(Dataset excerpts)
◆ ◆ ◆ ◆
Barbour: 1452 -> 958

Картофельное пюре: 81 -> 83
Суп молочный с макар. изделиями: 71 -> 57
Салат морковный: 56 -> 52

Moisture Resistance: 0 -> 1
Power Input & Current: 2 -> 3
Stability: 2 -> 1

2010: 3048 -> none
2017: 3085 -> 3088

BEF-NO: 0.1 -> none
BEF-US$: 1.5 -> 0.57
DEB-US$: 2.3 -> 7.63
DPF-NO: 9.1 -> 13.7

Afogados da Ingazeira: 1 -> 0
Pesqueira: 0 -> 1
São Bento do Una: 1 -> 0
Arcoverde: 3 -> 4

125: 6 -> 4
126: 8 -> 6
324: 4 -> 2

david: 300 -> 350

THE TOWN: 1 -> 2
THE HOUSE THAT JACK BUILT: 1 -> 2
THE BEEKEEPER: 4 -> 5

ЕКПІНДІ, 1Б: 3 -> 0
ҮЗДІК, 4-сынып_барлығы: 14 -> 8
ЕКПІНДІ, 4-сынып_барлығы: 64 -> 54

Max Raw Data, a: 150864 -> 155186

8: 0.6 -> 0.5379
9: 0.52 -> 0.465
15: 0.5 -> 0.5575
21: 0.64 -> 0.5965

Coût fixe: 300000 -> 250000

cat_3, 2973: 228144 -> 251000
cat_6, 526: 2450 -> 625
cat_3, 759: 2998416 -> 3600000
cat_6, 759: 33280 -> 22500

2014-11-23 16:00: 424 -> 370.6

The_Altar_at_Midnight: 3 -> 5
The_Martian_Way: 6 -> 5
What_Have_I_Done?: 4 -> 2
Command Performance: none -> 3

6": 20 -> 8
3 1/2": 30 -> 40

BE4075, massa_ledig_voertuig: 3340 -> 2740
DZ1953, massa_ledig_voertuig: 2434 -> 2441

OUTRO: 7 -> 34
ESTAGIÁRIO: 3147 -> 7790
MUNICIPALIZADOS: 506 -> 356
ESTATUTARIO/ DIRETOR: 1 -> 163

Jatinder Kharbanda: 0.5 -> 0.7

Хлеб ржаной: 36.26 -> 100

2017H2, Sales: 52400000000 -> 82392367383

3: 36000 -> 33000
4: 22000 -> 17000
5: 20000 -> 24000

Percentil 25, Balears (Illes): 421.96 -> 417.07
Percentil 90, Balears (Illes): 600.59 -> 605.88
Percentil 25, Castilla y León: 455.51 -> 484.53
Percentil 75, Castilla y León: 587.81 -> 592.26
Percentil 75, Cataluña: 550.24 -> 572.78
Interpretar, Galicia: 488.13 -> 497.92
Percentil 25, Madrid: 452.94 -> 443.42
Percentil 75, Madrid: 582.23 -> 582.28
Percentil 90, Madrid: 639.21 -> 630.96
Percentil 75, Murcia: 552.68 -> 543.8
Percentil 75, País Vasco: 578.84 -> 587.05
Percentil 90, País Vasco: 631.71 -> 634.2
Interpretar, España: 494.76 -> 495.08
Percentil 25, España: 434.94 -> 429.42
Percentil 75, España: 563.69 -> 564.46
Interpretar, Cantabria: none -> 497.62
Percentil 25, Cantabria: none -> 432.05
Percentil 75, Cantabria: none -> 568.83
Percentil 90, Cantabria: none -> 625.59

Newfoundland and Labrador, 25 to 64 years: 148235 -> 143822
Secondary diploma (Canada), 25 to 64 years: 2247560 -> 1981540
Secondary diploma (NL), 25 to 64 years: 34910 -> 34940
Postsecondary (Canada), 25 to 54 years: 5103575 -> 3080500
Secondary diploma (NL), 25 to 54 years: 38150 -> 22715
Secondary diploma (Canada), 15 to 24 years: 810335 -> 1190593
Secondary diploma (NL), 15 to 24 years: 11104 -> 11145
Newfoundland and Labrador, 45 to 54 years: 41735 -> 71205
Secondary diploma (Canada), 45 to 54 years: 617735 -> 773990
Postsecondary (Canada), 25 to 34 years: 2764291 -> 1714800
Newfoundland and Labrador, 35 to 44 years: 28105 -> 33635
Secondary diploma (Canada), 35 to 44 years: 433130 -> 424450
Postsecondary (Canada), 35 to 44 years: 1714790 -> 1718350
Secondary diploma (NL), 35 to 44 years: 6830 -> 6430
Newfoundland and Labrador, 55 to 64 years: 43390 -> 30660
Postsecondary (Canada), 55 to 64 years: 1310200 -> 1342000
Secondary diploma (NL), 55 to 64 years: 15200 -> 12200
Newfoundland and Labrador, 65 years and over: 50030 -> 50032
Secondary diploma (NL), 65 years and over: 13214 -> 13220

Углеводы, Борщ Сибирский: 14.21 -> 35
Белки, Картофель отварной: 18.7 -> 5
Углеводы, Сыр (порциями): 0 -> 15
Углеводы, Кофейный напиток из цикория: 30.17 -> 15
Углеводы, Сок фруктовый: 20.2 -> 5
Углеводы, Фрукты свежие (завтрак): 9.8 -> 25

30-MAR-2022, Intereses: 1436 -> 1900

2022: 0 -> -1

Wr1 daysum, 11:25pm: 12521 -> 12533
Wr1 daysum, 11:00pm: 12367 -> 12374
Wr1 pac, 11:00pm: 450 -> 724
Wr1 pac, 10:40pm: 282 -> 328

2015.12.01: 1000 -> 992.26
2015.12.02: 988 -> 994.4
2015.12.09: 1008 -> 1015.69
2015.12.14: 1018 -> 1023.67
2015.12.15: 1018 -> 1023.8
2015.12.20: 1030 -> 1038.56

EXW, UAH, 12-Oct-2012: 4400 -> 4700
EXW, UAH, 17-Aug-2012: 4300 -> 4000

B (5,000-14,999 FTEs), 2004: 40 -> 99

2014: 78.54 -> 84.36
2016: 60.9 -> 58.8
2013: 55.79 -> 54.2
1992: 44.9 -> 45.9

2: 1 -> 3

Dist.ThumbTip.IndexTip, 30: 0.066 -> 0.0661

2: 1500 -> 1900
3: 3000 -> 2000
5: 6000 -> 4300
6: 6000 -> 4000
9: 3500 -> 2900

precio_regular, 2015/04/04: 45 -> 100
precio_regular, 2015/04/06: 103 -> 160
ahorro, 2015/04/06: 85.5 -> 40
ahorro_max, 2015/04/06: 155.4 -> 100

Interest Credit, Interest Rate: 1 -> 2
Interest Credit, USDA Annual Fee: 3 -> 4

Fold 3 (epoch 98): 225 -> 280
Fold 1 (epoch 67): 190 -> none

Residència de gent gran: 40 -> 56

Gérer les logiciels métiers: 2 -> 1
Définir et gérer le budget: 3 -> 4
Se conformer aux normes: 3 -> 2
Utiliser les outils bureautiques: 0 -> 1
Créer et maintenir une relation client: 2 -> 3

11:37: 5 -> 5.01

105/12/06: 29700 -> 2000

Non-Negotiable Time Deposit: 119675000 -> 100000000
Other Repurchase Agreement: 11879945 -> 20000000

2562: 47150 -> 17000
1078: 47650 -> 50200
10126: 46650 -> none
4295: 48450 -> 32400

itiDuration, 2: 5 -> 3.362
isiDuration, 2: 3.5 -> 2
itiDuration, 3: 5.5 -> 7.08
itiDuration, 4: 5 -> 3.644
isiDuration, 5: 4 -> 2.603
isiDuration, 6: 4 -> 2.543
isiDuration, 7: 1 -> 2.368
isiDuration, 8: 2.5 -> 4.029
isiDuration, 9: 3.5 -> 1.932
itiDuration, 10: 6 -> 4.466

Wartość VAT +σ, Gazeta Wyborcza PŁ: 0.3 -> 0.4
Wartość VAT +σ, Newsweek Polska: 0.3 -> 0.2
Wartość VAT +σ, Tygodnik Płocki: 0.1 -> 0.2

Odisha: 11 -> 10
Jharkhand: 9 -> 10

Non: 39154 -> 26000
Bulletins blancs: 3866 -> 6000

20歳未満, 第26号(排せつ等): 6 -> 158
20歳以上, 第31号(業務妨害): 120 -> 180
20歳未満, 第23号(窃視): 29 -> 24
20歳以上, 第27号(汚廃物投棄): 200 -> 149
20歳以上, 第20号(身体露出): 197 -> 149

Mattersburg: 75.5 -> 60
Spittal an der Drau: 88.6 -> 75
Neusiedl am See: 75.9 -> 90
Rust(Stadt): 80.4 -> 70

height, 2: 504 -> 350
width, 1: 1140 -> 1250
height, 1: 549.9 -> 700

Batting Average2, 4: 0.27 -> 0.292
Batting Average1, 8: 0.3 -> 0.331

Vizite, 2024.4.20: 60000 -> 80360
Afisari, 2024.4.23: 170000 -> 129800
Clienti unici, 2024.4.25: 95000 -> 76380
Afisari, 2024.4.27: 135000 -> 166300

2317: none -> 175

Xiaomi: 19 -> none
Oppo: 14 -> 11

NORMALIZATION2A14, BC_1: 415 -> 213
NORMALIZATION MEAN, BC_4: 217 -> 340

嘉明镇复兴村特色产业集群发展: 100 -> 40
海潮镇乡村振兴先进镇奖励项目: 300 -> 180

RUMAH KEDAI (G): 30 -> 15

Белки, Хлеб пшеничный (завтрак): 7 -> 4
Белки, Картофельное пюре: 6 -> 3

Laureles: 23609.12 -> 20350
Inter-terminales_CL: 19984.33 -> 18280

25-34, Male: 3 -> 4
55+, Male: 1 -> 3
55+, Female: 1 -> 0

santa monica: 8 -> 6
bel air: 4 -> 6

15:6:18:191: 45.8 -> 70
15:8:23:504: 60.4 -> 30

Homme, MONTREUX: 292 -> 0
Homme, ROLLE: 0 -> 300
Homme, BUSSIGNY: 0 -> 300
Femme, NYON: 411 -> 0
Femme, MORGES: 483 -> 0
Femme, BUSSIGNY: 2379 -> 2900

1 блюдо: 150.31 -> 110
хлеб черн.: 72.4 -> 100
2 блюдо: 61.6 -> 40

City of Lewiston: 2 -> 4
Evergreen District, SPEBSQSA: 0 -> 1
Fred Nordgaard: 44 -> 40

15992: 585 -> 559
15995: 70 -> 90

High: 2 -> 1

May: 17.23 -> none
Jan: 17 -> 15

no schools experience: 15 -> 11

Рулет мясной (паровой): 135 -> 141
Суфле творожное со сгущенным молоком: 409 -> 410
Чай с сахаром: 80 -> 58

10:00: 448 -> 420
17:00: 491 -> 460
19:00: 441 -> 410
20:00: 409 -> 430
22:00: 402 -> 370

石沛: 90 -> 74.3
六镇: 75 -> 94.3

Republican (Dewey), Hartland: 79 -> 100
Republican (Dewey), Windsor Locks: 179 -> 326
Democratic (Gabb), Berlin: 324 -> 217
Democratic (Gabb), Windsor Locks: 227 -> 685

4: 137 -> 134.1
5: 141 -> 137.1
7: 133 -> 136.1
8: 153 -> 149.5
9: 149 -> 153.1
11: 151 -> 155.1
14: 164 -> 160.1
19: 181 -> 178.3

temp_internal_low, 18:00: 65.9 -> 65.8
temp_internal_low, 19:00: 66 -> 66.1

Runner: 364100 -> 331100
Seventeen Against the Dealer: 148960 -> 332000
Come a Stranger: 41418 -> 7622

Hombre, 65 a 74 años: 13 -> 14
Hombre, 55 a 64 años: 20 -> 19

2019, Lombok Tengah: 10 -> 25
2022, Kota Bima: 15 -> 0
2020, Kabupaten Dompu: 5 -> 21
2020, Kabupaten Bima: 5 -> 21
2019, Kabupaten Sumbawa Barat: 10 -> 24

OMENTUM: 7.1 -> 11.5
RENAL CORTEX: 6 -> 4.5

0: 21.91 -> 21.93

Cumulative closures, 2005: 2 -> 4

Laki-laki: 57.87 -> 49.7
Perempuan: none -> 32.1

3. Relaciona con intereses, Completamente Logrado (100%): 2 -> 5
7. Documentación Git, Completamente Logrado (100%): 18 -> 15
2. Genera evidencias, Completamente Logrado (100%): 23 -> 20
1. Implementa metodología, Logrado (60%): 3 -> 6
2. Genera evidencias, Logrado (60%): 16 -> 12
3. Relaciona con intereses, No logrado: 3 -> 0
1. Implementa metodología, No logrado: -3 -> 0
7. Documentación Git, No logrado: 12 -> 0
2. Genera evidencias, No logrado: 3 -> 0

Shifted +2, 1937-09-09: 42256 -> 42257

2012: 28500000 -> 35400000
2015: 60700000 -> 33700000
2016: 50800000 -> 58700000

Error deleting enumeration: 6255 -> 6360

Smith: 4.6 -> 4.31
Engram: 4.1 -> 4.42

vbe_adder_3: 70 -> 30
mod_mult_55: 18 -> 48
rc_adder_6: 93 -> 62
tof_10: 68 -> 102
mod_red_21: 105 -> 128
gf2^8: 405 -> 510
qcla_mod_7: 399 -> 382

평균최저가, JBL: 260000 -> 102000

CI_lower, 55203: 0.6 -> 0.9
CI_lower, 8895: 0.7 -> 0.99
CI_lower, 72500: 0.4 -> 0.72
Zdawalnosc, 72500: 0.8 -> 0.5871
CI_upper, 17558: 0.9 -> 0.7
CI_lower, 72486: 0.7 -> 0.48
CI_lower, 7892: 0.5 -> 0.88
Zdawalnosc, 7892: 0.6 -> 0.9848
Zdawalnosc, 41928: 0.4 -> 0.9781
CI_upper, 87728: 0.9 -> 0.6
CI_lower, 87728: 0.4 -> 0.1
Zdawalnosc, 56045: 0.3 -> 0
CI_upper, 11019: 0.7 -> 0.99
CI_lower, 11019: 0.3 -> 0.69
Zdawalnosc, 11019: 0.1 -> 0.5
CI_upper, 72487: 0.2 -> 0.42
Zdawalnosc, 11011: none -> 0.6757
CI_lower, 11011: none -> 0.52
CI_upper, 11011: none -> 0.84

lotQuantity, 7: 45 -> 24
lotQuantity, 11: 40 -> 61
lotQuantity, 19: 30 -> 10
◆ ◆ ◆ ◆
● Assignment
Nothing should appear in the output except the lines from the one with "qcla_mod_7: 399 -> 382" through the end of the records above, copied exactly.

● Answer below
qcla_mod_7: 399 -> 382

평균최저가, JBL: 260000 -> 102000

CI_lower, 55203: 0.6 -> 0.9
CI_lower, 8895: 0.7 -> 0.99
CI_lower, 72500: 0.4 -> 0.72
Zdawalnosc, 72500: 0.8 -> 0.5871
CI_upper, 17558: 0.9 -> 0.7
CI_lower, 72486: 0.7 -> 0.48
CI_lower, 7892: 0.5 -> 0.88
Zdawalnosc, 7892: 0.6 -> 0.9848
Zdawalnosc, 41928: 0.4 -> 0.9781
CI_upper, 87728: 0.9 -> 0.6
CI_lower, 87728: 0.4 -> 0.1
Zdawalnosc, 56045: 0.3 -> 0
CI_upper, 11019: 0.7 -> 0.99
CI_lower, 11019: 0.3 -> 0.69
Zdawalnosc, 11019: 0.1 -> 0.5
CI_upper, 72487: 0.2 -> 0.42
Zdawalnosc, 11011: none -> 0.6757
CI_lower, 11011: none -> 0.52
CI_upper, 11011: none -> 0.84

lotQuantity, 7: 45 -> 24
lotQuantity, 11: 40 -> 61
lotQuantity, 19: 30 -> 10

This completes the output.